▶ **EXERCISE**
Set out every line of the material below as a numbered list, and leave out any blank lines.

-=-=-

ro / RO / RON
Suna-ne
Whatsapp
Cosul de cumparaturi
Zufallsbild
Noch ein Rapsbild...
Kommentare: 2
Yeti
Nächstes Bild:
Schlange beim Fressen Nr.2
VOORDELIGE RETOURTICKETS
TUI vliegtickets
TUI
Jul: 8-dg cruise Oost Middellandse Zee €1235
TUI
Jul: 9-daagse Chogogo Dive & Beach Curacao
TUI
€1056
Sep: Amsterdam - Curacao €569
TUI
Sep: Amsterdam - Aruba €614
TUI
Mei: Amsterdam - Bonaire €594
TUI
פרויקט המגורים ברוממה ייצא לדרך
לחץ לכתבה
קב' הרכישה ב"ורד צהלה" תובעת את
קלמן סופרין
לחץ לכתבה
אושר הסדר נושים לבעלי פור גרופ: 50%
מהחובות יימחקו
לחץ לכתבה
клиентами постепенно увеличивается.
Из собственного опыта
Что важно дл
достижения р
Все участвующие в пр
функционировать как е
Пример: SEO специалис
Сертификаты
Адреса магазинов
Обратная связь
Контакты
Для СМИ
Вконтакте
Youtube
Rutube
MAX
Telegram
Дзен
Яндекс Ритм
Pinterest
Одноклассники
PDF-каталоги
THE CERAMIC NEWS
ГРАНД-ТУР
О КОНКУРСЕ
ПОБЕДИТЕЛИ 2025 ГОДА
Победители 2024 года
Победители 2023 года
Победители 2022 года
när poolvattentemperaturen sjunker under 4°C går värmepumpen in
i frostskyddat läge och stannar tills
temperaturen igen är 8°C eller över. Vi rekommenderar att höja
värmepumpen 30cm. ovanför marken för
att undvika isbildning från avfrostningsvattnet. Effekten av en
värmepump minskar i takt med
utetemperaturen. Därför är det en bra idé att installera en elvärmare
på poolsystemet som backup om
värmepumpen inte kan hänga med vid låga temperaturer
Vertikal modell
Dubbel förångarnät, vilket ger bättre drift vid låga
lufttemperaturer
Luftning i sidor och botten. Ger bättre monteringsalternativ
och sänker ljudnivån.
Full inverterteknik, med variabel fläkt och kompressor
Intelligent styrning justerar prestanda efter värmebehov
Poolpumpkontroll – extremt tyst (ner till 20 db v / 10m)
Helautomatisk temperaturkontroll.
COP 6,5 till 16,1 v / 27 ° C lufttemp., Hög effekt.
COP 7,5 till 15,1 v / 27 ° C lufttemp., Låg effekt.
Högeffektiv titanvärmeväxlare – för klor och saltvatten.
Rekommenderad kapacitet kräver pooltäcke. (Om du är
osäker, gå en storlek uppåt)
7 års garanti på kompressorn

-=-=-

▶ **ANSWER TO THE EXERCISE**
1. ro / RO / RON
2. Suna-ne
3. Whatsapp
4. Cosul de cumparaturi
5. Zufallsbild
6. Noch ein Rapsbild...
7. Kommentare: 2
8. Yeti
9. Nächstes Bild:
10. Schlange beim Fressen Nr.2
11. VOORDELIGE RETOURTICKETS
12. TUI vliegtickets
13. TUI
14. Jul: 8-dg cruise Oost Middellandse Zee €1235
15. TUI
16. Jul: 9-daagse Chogogo Dive & Beach Curacao
17. TUI
18. €1056
19. Sep: Amsterdam - Curacao €569
20. TUI
21. Sep: Amsterdam - Aruba €614
22. TUI
23. Mei: Amsterdam - Bonaire €594
24. TUI
25. פרויקט המגורים ברוממה ייצא לדרך
26. לחץ לכתבה
27. קב' הרכישה ב"ורד צהלה" תובעת את
28. קלמן סופרין
29. לחץ לכתבה
30. אושר הסדר נושים לבעלי פור גרופ: 50%
31. מהחובות יימחקו
32. לחץ לכתבה
33. клиентами постепенно увеличивается.
34. Из собственного опыта
35. Что важно дл
36. достижения р
37. Все участвующие в пр
38. функционировать как е
39. Пример: SEO специалис
40. Сертификаты
41. Адреса магазинов
42. Обратная связь
43. Контакты
44. Для СМИ
45. Вконтакте
46. Youtube
47. Rutube
48. MAX
49. Telegram
50. Дзен
51. Яндекс Ритм
52. Pinterest
53. Одноклассники
54. PDF-каталоги
55. THE CERAMIC NEWS
56. ГРАНД-ТУР
57. О КОНКУРСЕ
58. ПОБЕДИТЕЛИ 2025 ГОДА
59. Победители 2024 года
60. Победители 2023 года
61. Победители 2022 года
62. när poolvattentemperaturen sjunker under 4°C går värmepumpen in
63. i frostskyddat läge och stannar tills
64. temperaturen igen är 8°C eller över. Vi rekommenderar att höja
65. värmepumpen 30cm. ovanför marken för
66. att undvika isbildning från avfrostningsvattnet. Effekten av en
67. värmepump minskar i takt med
68. utetemperaturen. Därför är det en bra idé att installera en elvärmare
69. på poolsystemet som backup om
70. värmepumpen inte kan hänga med vid låga temperaturer
71. Vertikal modell
72. Dubbel förångarnät, vilket ger bättre drift vid låga
73. lufttemperaturer
74. Luftning i sidor och botten. Ger bättre monteringsalternativ
75. och sänker ljudnivån.
76. Full inverterteknik, med variabel fläkt och kompressor
77. Intelligent styrning justerar prestanda efter värmebehov
78. Poolpumpkontroll – extremt tyst (ner till 20 db v / 10m)
79. Helautomatisk temperaturkontroll.
80. COP 6,5 till 16,1 v / 27 ° C lufttemp., Hög effekt.
81. COP 7,5 till 15,1 v / 27 ° C lufttemp., Låg effekt.
82. Högeffektiv titanvärmeväxlare – för klor och saltvatten.
83. Rekommenderad kapacitet kräver pooltäcke. (Om du är
84. osäker, gå en storlek uppåt)
85. 7 års garanti på kompressorn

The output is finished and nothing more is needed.